======== Data section ========

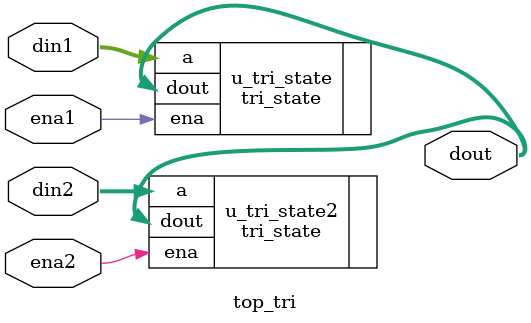
<source format=v>
`timescale 1ns / 1ps


module top_tri(
input ena1,
    input ena2,
    input [3:0]din1,
    input [3:0]din2,
    output [3:0]dout
    );

tri_state u_tri_state(
    .a    (din1    ),
    .ena  (ena1  ),
    .dout (dout )
);

tri_state u_tri_state2(
    .a    (din2    ),
    .ena  (ena2  ),
    .dout (dout )
);
endmodule

</source>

========

# Assignment:
Every line of the listing above that includes "input" should be copied out.

# Exercise answer:
input ena1,
    input ena2,
    input [3:0]din1,
    input [3:0]din2,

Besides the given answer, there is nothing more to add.